EXTRACTED ENTRIES:

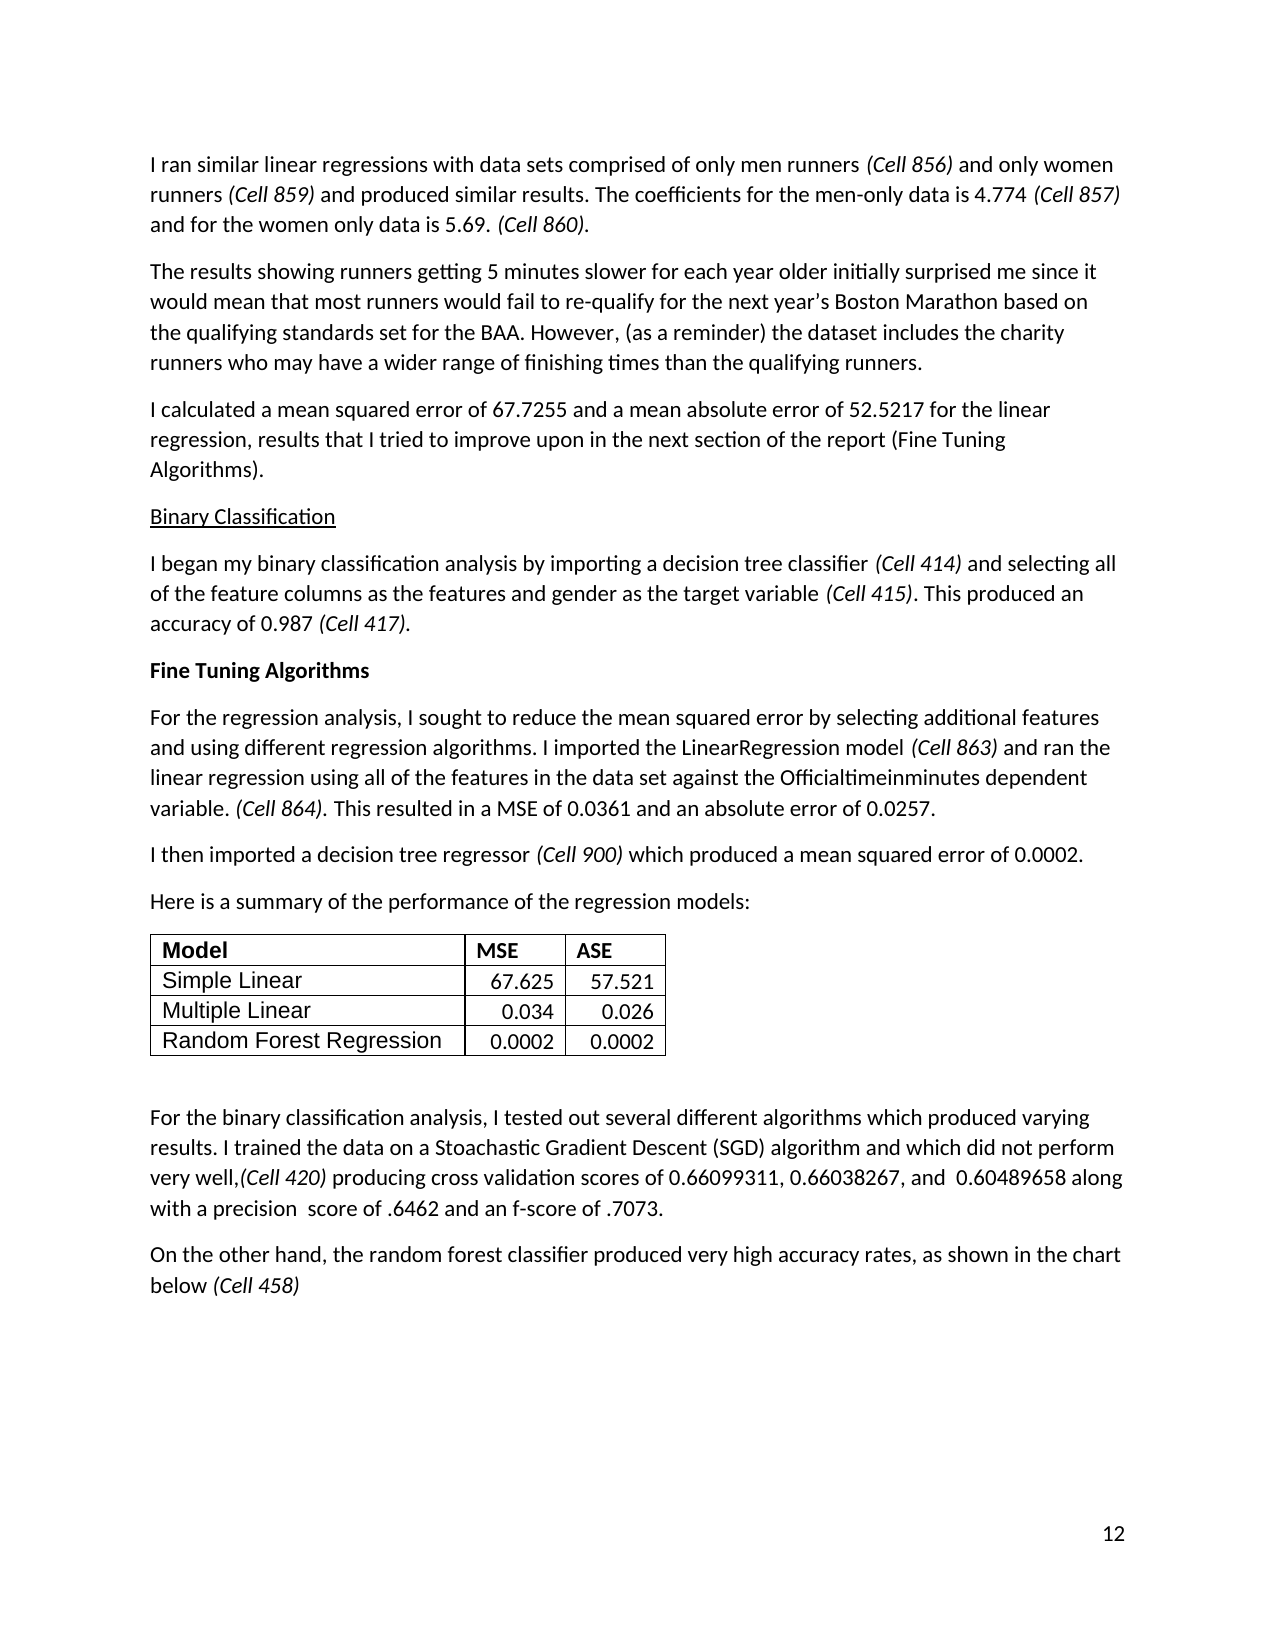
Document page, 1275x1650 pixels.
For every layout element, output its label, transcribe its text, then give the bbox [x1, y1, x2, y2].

---

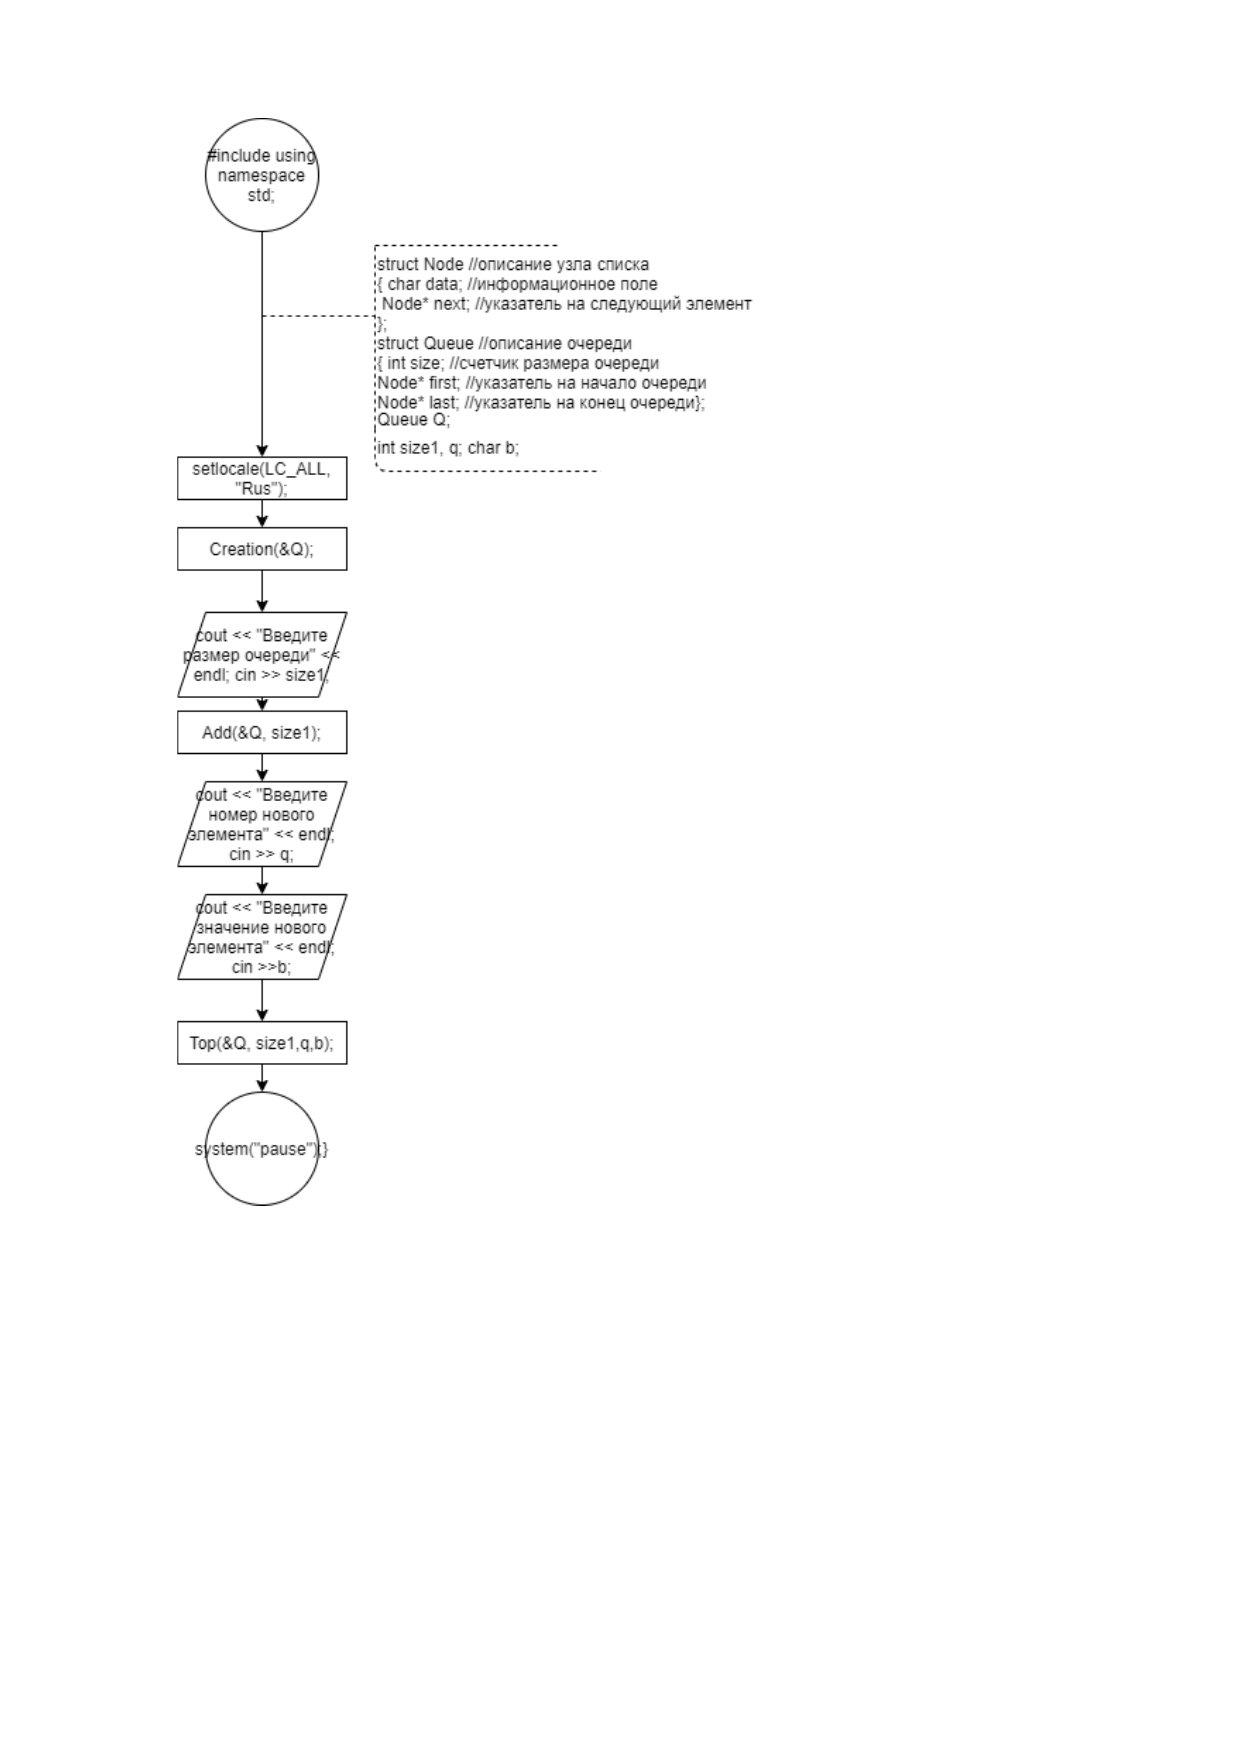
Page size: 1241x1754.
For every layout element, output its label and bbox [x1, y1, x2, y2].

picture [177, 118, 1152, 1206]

* * *

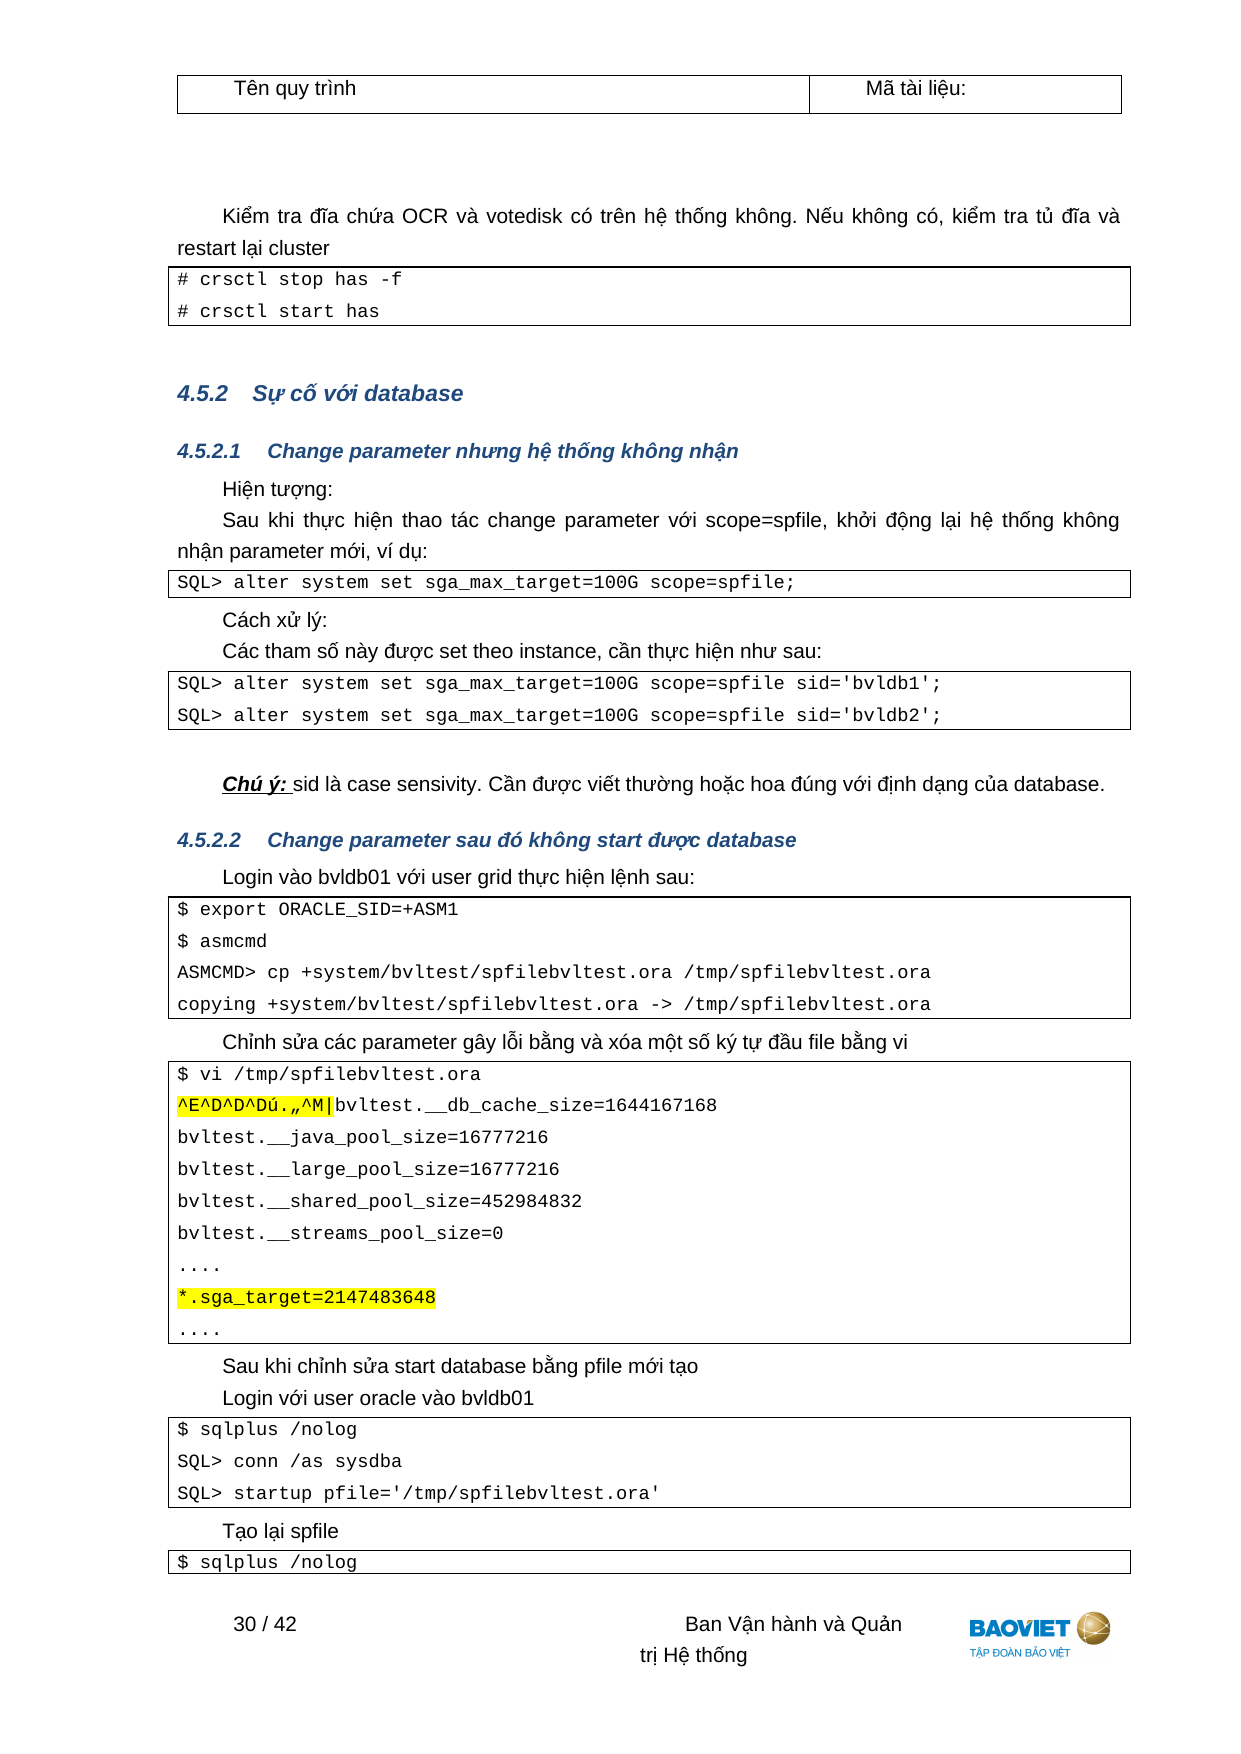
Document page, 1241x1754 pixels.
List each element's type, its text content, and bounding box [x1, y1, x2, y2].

YOUR OBJECTIVE:
Look above for every line with the word "text" and copy it.

TASK OUTPUT:
For every layout element, output its label, transcribe its text, then give the bbox [x1, y1, x2, y2].
List each element's type, its text content, and bounding box [x1, y1, x2, y2].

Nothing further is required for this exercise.